[Data for review]

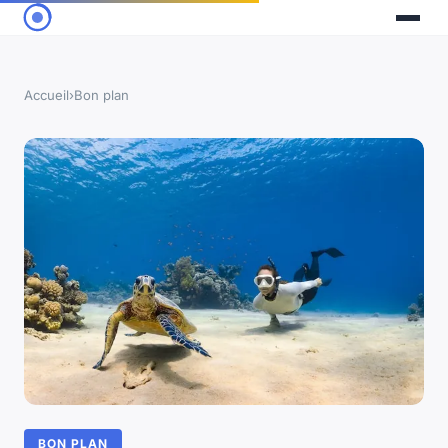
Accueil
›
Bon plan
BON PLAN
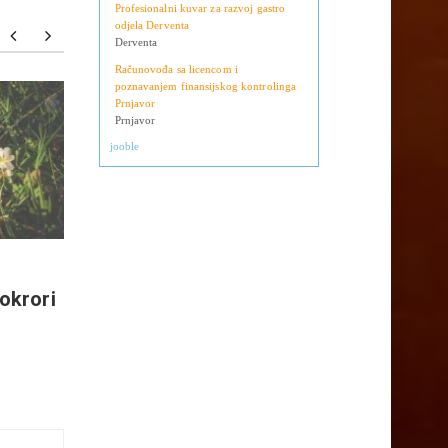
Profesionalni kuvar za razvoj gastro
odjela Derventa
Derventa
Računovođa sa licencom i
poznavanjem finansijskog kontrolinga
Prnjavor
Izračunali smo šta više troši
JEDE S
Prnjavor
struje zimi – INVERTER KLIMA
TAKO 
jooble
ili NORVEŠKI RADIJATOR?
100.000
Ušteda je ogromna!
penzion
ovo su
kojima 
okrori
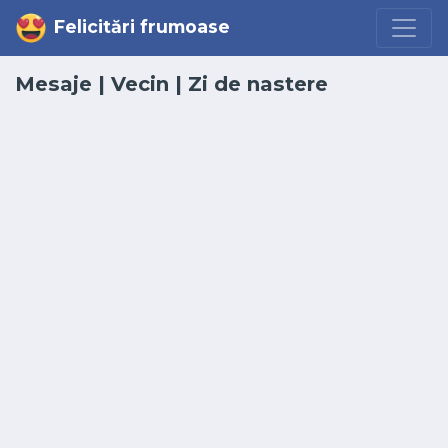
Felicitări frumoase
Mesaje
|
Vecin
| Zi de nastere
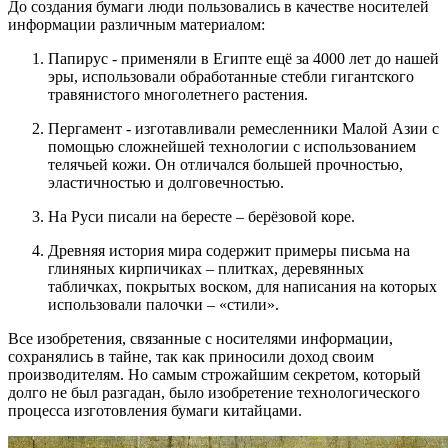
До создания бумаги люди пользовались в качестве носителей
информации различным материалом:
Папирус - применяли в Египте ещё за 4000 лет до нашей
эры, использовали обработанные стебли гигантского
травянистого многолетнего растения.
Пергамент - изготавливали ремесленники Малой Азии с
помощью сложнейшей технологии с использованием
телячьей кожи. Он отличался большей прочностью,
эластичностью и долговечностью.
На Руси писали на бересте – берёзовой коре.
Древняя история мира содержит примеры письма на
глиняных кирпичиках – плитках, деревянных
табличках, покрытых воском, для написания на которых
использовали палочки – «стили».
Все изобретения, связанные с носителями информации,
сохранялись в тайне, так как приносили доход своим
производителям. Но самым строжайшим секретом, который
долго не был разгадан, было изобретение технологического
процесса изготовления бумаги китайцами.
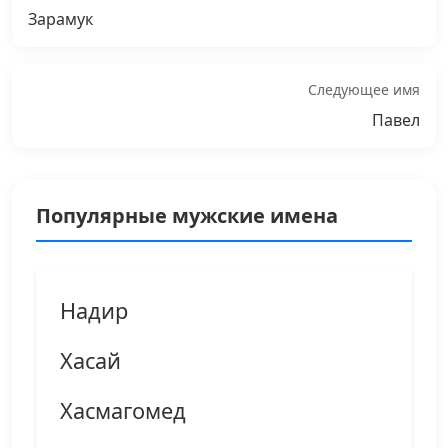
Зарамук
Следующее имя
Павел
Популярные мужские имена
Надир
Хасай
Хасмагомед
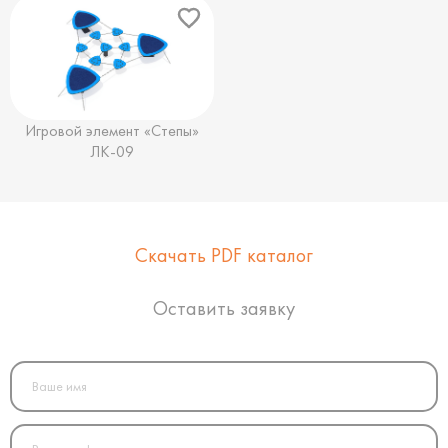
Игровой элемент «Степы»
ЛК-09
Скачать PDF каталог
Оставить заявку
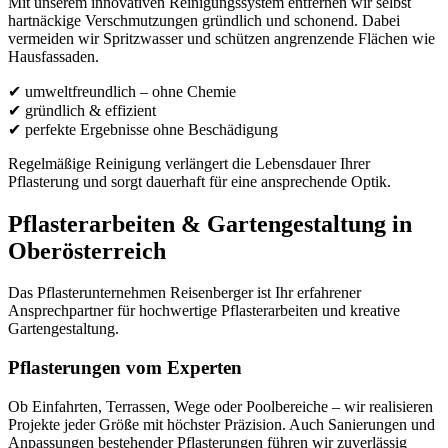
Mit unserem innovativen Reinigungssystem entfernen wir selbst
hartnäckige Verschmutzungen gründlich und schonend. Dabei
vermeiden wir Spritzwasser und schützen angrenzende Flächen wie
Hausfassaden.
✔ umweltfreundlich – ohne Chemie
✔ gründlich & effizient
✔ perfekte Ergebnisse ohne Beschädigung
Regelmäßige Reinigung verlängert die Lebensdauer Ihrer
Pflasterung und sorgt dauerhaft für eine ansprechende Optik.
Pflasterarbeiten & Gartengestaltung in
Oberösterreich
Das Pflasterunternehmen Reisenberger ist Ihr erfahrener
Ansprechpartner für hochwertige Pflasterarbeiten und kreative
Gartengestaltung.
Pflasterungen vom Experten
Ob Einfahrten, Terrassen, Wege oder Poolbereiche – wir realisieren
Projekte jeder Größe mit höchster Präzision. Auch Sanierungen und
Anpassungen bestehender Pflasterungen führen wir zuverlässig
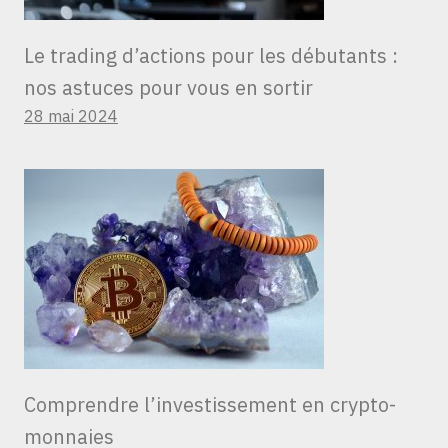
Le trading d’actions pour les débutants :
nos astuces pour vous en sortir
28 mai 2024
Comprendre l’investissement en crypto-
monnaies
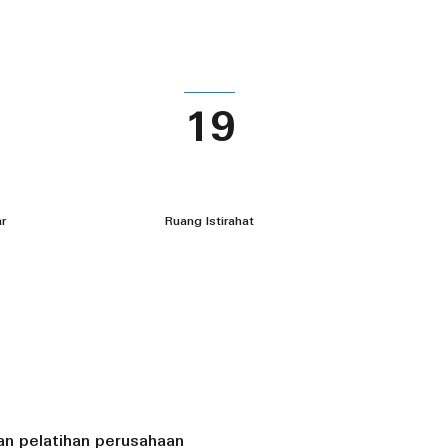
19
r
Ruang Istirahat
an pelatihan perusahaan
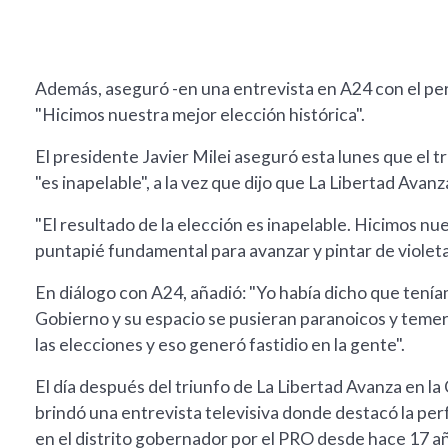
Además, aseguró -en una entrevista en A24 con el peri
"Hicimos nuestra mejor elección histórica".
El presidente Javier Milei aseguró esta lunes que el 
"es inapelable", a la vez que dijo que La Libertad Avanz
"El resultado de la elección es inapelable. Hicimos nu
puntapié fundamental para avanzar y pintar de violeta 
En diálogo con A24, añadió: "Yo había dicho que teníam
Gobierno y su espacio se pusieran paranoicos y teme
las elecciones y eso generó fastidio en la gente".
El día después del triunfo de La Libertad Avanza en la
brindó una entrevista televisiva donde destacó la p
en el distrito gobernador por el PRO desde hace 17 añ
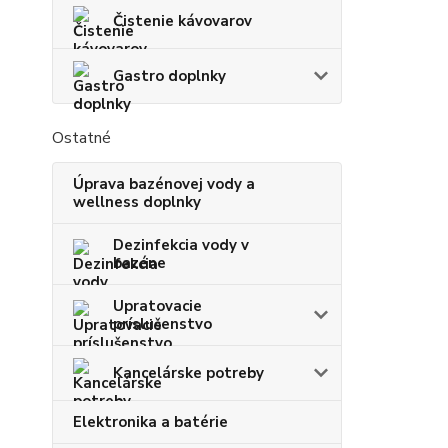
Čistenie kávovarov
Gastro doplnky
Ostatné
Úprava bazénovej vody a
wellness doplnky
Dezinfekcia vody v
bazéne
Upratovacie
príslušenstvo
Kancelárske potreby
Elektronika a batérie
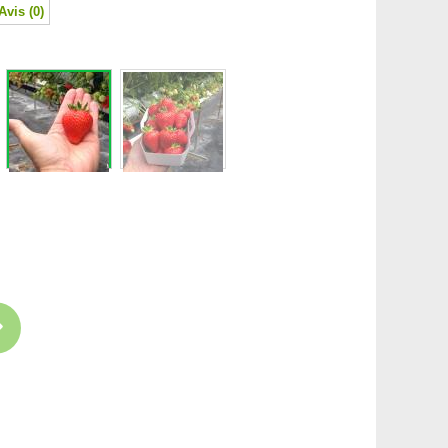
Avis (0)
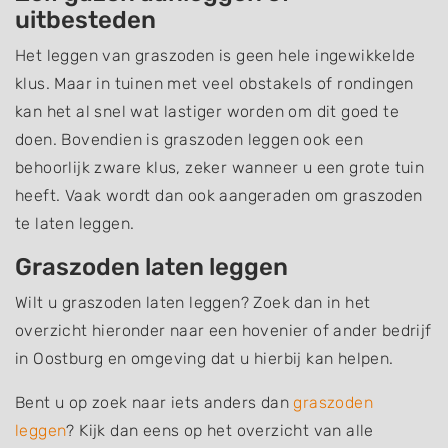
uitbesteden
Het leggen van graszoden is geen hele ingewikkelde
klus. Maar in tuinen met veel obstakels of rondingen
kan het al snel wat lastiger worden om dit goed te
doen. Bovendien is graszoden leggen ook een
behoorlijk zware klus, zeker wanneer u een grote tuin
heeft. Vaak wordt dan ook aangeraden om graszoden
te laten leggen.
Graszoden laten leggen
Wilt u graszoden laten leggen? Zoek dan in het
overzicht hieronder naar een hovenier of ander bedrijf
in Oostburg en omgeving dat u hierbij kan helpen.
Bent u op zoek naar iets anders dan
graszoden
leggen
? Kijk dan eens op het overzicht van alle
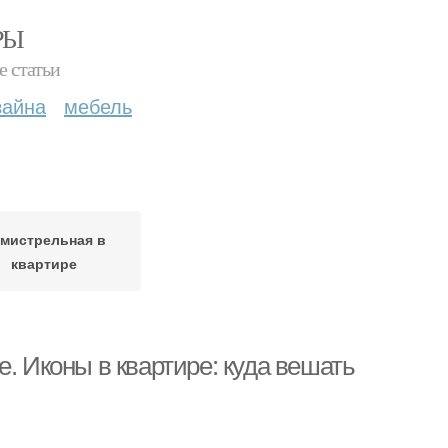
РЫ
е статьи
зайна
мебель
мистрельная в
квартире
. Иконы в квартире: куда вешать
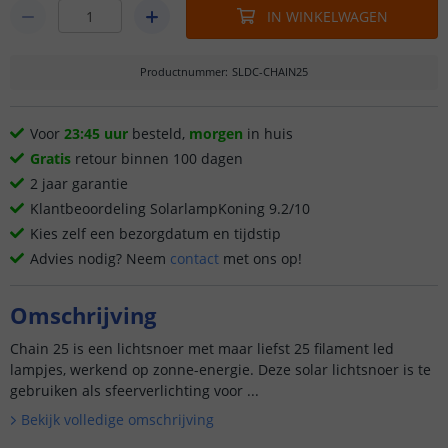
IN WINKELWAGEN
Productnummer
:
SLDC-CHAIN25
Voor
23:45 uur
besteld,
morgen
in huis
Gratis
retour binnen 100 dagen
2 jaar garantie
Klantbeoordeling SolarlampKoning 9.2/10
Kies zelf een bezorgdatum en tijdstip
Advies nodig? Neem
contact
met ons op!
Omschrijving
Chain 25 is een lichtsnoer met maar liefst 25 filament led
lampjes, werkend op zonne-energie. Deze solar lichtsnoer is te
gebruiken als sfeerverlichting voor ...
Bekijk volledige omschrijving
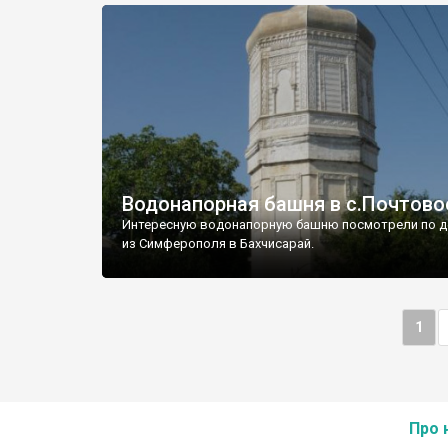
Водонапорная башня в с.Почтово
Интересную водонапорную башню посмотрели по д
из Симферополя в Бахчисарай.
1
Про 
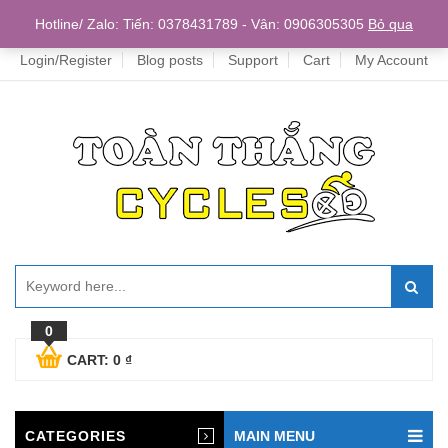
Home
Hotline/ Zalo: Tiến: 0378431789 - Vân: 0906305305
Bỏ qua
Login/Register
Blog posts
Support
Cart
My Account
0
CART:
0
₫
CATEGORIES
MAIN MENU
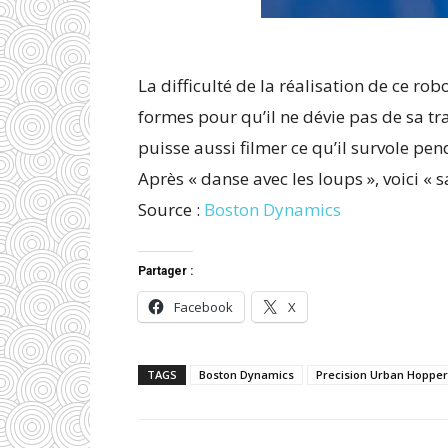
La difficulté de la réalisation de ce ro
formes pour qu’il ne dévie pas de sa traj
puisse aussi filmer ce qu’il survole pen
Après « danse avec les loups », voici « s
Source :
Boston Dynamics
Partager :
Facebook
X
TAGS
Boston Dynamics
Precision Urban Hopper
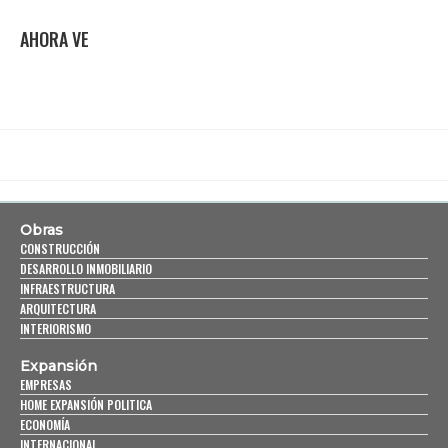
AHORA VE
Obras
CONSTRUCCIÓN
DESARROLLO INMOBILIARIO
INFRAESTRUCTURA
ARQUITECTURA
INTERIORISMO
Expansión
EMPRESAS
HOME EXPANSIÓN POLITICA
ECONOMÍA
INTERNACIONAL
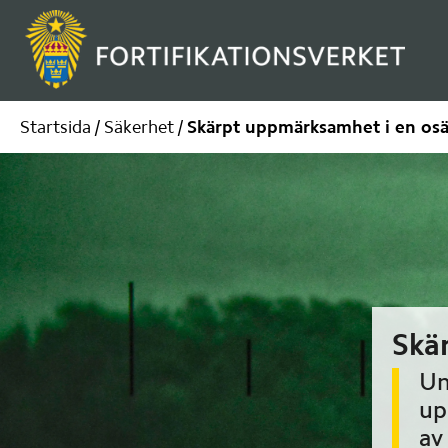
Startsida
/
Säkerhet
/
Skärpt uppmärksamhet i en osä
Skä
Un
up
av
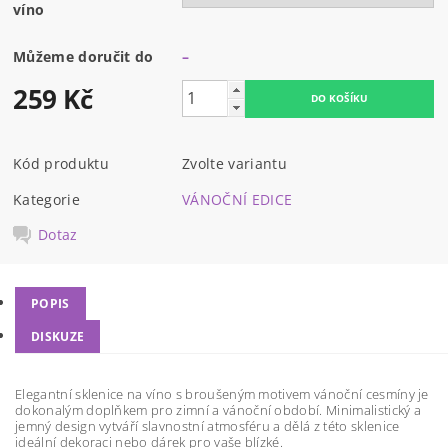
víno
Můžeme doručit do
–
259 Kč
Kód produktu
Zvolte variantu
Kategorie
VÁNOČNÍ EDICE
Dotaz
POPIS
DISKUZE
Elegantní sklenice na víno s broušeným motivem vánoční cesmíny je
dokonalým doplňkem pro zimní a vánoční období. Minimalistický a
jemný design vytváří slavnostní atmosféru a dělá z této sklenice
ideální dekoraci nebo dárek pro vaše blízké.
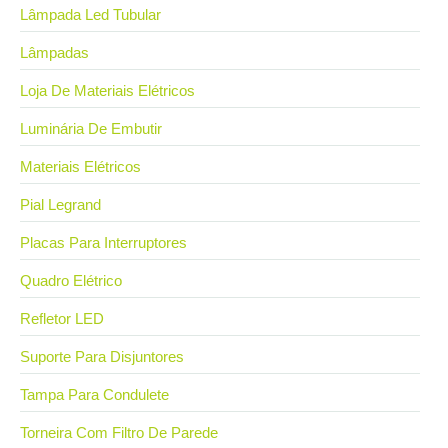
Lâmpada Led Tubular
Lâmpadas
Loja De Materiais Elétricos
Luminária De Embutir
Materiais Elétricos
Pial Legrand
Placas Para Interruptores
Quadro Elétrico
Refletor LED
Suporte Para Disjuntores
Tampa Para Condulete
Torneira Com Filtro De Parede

[/Data for review]

> _Problem statement_: Reproduce the lines from the one containing "uitbesteden" through the one containing "квартире: куда вешать", including both of those lines. Leave the pictures out of your answer.

> _Exercise solution_:
uitbesteden
Het leggen van graszoden is geen hele ingewikkelde
klus. Maar in tuinen met veel obstakels of rondingen
kan het al snel wat lastiger worden om dit goed te
doen. Bovendien is graszoden leggen ook een
behoorlijk zware klus, zeker wanneer u een grote tuin
heeft. Vaak wordt dan ook aangeraden om graszoden
te laten leggen.
Graszoden laten leggen
Wilt u graszoden laten leggen? Zoek dan in het
overzicht hieronder naar een hovenier of ander bedrijf
in Oostburg en omgeving dat u hierbij kan helpen.
Bent u op zoek naar iets anders dan
graszoden
leggen
? Kijk dan eens op het overzicht van alle
РЫ
е статьи
зайна
мебель
мистрельная в
квартире
. Иконы в квартире: куда вешать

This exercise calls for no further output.